Given problem:
Quote the forum thread on the Jamunapari goat word for word, starting with "Does anyone know" and going on through "(Jun 21, 2008)".

# The Jamunapari Goat



## jenparrish24 (Nov 24, 2009)

Does anyone know anything about this goat breed from India? These goats are so awesome and are beautiful. The Jamunapari Goat has a very different looking face structure and their ears are so huge and very very long. This is a breed that I would love to know more about and see if there are any breeders here in the US. This is a breed that i also want to showcase if there are any in the US at the National Goat Expo in 2012. 

I will try to get a pic if I can from a friends profile on facebook if she minds and get it posted on here. They are so cool. 

Let me know if anyone knows about this breed or knows of any breeders. I do know that they are used for dairy and meat, any and all information about them would be great!


----------



## KW Farms (Jun 21, 2008)

Wow...never heard of them...but was curious and googled for pics...such an interesting looking breed! Their ears are amazing!


----------



## freedomstarfarm (Mar 25, 2011)

very interesting! someone had posted photos of one a while back but I don't remember the thread title.


----------



## jenparrish24 (Nov 24, 2009)

Given data:
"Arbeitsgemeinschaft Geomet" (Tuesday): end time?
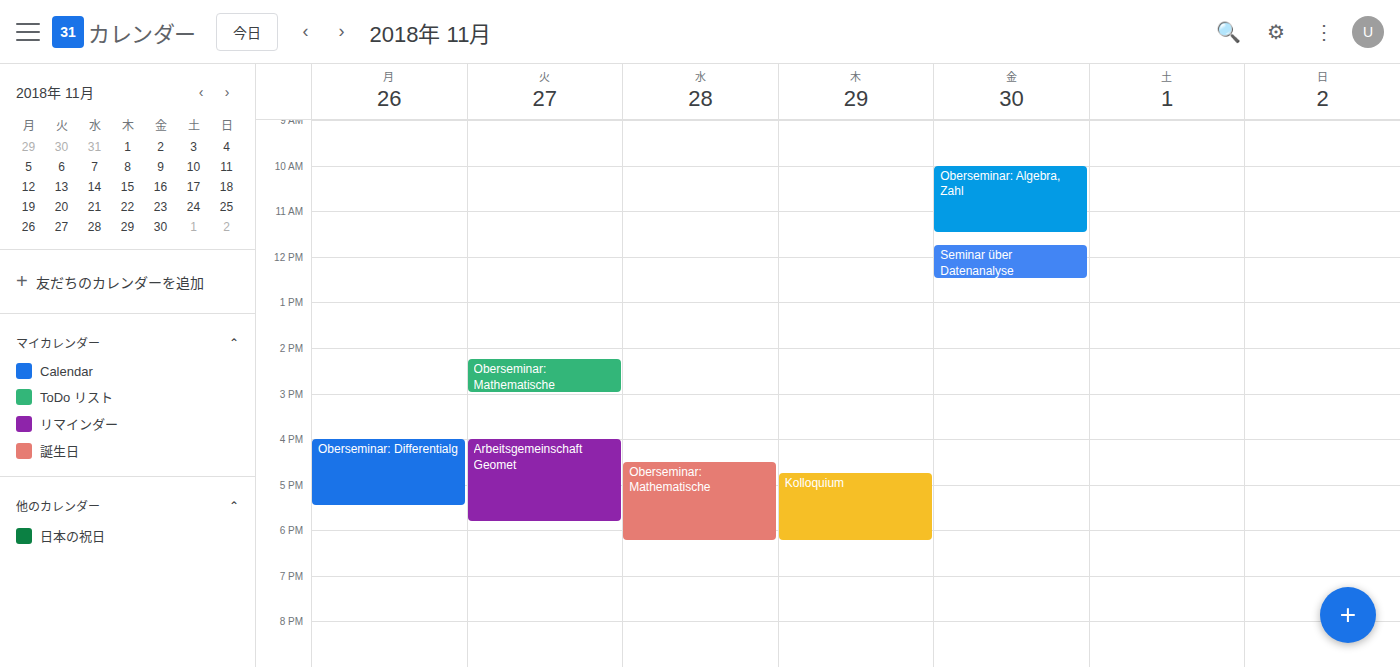
5:50 PM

Worked answer:
Does anyone know anything about this goat breed from India? These goats are so awesome and are beautiful. The Jamunapari Goat has a very different looking face structure and their ears are so huge and very very long. This is a breed that I would love to know more about and see if there are any breeders here in the US. This is a breed that i also want to showcase if there are any in the US at the National Goat Expo in 2012. 

I will try to get a pic if I can from a friends profile on facebook if she minds and get it posted on here. They are so cool. 

Let me know if anyone knows about this breed or knows of any breeders. I do know that they are used for dairy and meat, any and all information about them would be great!


----------



## KW Farms (Jun 21, 2008)